Il bottino recuperato ammonta a 88 milioni di euro, una cifra astronomica che avrebbe dovuto rappresentare il successo di un'operazione rimasta nel radar internazionale per settimane. Eppure, a stando alle deposizioni raccolte dagli investigatori nei mesi successivi al colpo, il mandante riteneva che i complici avessero potuto asportare una quantità di beni notevolmente superiore dal museo parigino, lasciando sul tavolo opportunità di guadagno ancora maggiori.
I documenti degli interrogatori, depositati davanti ai giudici istruttori preposti all'inchiesta, descrivono nel dettaglio le modalità con cui è stato portato a termine il furto, avvenuto nell'ottobre dello scorso anno.
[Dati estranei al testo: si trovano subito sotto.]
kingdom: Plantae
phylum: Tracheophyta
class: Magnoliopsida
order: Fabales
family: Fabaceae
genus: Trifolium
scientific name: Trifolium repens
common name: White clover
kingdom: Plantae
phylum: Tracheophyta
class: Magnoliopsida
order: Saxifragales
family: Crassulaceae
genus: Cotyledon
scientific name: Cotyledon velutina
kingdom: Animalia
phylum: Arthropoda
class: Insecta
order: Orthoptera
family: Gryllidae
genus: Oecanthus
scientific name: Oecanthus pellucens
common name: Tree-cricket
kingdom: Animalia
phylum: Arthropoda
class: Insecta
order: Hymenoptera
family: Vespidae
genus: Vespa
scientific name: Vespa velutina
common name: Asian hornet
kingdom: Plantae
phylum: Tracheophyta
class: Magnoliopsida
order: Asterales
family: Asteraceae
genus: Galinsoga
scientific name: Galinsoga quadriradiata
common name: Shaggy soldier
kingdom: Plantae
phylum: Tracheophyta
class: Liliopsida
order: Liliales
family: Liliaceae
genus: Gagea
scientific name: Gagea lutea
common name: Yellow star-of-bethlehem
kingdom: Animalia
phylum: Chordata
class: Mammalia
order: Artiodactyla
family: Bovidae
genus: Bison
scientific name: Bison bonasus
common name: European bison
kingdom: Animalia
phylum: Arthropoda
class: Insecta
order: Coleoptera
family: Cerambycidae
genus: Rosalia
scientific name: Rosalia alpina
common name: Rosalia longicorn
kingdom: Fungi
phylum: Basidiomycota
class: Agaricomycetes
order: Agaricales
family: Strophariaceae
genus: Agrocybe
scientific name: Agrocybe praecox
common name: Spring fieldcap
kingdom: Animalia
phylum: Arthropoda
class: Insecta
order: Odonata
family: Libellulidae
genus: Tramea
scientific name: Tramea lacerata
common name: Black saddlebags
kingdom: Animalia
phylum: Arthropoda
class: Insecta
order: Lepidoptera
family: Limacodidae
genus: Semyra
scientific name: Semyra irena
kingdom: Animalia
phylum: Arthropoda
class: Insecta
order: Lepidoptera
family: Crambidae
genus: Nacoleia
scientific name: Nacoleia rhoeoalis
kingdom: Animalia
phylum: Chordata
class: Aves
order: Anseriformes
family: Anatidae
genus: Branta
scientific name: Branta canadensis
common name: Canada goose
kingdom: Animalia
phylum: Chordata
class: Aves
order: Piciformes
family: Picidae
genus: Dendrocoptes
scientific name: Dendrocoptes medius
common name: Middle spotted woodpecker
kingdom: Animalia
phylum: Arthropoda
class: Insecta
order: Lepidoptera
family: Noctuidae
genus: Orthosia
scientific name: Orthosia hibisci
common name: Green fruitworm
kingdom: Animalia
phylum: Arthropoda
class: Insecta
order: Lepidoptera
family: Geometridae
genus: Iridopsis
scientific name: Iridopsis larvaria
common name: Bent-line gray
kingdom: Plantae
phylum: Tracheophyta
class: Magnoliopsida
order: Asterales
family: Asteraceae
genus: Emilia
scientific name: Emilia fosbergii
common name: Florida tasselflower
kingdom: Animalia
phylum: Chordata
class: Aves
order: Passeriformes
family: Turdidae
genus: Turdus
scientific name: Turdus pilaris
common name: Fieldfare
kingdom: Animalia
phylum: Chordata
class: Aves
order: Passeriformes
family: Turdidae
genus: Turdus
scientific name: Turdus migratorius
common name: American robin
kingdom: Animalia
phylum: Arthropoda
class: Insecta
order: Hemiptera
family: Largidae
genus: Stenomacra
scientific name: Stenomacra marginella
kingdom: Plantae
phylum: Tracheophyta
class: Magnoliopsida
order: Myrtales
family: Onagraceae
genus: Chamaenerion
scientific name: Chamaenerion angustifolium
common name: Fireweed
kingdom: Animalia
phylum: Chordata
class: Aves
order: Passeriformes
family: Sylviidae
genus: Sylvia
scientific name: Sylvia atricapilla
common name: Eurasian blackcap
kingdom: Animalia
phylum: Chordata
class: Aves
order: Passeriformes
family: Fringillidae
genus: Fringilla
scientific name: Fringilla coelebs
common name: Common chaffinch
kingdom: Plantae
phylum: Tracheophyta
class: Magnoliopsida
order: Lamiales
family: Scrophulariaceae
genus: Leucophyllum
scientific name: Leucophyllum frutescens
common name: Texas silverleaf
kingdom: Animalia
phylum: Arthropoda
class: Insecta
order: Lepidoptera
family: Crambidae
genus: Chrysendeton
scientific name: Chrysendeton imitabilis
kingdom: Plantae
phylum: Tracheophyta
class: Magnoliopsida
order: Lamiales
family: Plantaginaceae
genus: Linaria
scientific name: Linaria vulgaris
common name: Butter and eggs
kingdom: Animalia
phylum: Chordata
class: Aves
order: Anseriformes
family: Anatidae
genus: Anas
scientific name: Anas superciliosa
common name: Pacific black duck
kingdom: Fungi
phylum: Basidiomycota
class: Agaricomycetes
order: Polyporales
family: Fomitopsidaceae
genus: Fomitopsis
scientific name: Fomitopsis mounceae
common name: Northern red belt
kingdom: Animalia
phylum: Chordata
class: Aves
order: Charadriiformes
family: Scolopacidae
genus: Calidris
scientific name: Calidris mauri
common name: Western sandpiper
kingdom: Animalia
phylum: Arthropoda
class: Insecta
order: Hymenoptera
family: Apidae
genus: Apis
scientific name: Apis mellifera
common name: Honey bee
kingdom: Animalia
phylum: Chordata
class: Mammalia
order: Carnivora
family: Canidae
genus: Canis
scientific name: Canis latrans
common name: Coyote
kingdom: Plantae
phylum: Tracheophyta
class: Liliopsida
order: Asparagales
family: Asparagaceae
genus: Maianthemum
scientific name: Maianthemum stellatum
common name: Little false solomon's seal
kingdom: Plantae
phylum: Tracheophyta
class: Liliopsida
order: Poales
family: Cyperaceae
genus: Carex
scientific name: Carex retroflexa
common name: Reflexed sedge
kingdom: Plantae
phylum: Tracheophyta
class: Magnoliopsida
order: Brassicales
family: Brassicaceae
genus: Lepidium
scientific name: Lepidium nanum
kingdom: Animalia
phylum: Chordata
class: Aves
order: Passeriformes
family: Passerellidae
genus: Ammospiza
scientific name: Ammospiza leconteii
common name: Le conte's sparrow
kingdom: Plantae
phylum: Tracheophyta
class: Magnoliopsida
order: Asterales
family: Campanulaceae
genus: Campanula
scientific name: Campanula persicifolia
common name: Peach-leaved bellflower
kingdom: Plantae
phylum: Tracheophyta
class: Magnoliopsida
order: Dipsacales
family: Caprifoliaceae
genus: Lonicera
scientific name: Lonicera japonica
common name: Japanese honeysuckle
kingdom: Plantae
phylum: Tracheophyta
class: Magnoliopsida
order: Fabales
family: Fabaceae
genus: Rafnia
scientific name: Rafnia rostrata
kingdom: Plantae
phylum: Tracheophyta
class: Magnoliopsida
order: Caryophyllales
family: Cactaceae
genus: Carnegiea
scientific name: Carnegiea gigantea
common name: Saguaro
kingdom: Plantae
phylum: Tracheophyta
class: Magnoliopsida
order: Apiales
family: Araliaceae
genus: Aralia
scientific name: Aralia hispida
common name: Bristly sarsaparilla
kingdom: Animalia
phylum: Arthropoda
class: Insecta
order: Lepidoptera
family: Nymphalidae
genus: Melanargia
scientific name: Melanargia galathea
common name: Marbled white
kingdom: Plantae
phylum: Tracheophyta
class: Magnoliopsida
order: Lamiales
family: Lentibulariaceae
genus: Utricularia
L'operazione ha avuto eco mondiale e ha generato conseguenze significative a livello istituzionale, costringendo alle dimissioni la presidente della prestigiosa istituzione museale.
La rivelazione della frustrazione del mandante aggiunge un ulteriore strato di complessità a una vicenda già di per sé straordinaria, sollevando interrogativi sulla pianificazione iniziale e sui calcoli che gli organizzatori avevano effettuato prima di mettere in pratica il piano. L'indagine continua a fare luce sui dettagli ancora oscuri di uno dei furti più audaci degli ultimi anni nel cuore della capitale francese.